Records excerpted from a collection
━━━━━━━━━━

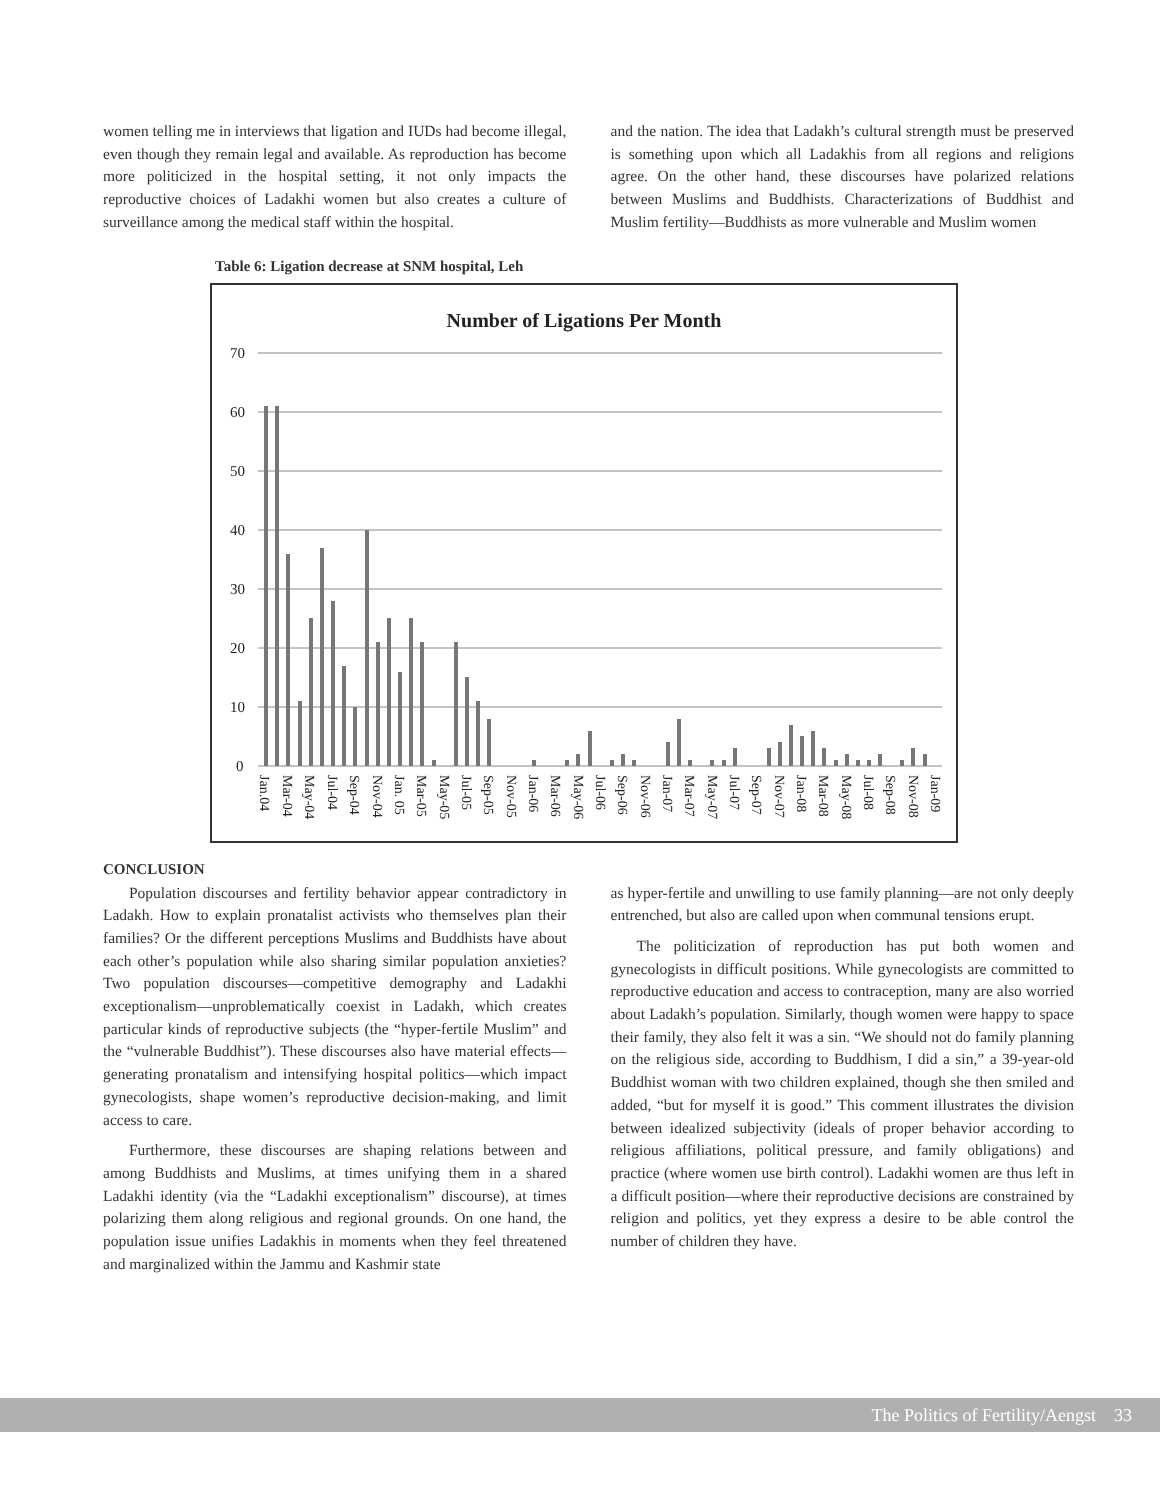women telling me in interviews that ligation and IUDs had become illegal, even though they remain legal and available. As reproduction has become more politicized in the hospital setting, it not only impacts the reproductive choices of Ladakhi women but also creates a culture of surveillance among the medical staff within the hospital.
and the nation. The idea that Ladakh’s cultural strength must be preserved is something upon which all Ladakhis from all regions and religions agree. On the other hand, these discourses have polarized relations between Muslims and Buddhists. Characterizations of Buddhist and Muslim fertility—Buddhists as more vulnerable and Muslim women
Table 6: Ligation decrease at SNM hospital, Leh
Number of Ligations Per Month
70
60
50
40
30
20
10
0
Jan.04
Mar-04
May-04
Jul-04
Sep-04
Nov-04
Jan. 05
Mar-05
May-05
Jul-05
Sep-05
Nov-05
Jan-06
Mar-06
May-06
Jul-06
Sep-06
Nov-06
Jan-07
Mar-07
May-07
Jul-07
Sep-07
Nov-07
Jan-08
Mar-08
May-08
Jul-08
Sep-08
Nov-08
Jan-09
CONCLUSION
Population discourses and fertility behavior appear contradictory in Ladakh. How to explain pronatalist activists who themselves plan their families? Or the different perceptions Muslims and Buddhists have about each other’s population while also sharing similar population anxieties? Two population discourses—competitive demography and Ladakhi exceptionalism—unproblematically coexist in Ladakh, which creates particular kinds of reproductive subjects (the “hyper-fertile Muslim” and the “vulnerable Buddhist”). These discourses also have material effects—generating pronatalism and intensifying hospital politics—which impact gynecologists, shape women’s reproductive decision-making, and limit access to care.
Furthermore, these discourses are shaping relations between and among Buddhists and Muslims, at times unifying them in a shared Ladakhi identity (via the “Ladakhi exceptionalism” discourse), at times polarizing them along religious and regional grounds. On one hand, the population issue unifies Ladakhis in moments when they feel threatened and marginalized within the Jammu and Kashmir state
as hyper-fertile and unwilling to use family planning—are not only deeply entrenched, but also are called upon when communal tensions erupt.
The politicization of reproduction has put both women and gynecologists in difficult positions. While gynecologists are committed to reproductive education and access to contraception, many are also worried about Ladakh’s population. Similarly, though women were happy to space their family, they also felt it was a sin. “We should not do family planning on the religious side, according to Buddhism, I did a sin,” a 39-year-old Buddhist woman with two children explained, though she then smiled and added, “but for myself it is good.” This comment illustrates the division between idealized subjectivity (ideals of proper behavior according to religious affiliations, political pressure, and family obligations) and practice (where women use birth control). Ladakhi women are thus left in a difficult position—where their reproductive decisions are constrained by religion and politics, yet they express a desire to be able control the number of children they have.
The Politics of Fertility/Aengst 33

━━━━━━━━━━

What is needed
Whenever "hyper" occurs in a line of the entries, copy that line.

Answer box
Population discourses and fertility behavior appear contradictory in Ladakh. How to explain pronatalist activists who themselves plan their families? Or the different perceptions Muslims and Buddhists have about each other’s population while also sharing similar population anxieties? Two population discourses—competitive demography and Ladakhi exceptionalism—unproblematically coexist in Ladakh, which creates particular kinds of reproductive subjects (the “hyper-fertile Muslim” and the “vulnerable Buddhist”). These discourses also have material effects—generating pronatalism and intensifying hospital politics—which impact gynecologists, shape women’s reproductive decision-making, and limit access to care.
as hyper-fertile and unwilling to use family planning—are not only deeply entrenched, but also are called upon when communal tensions erupt.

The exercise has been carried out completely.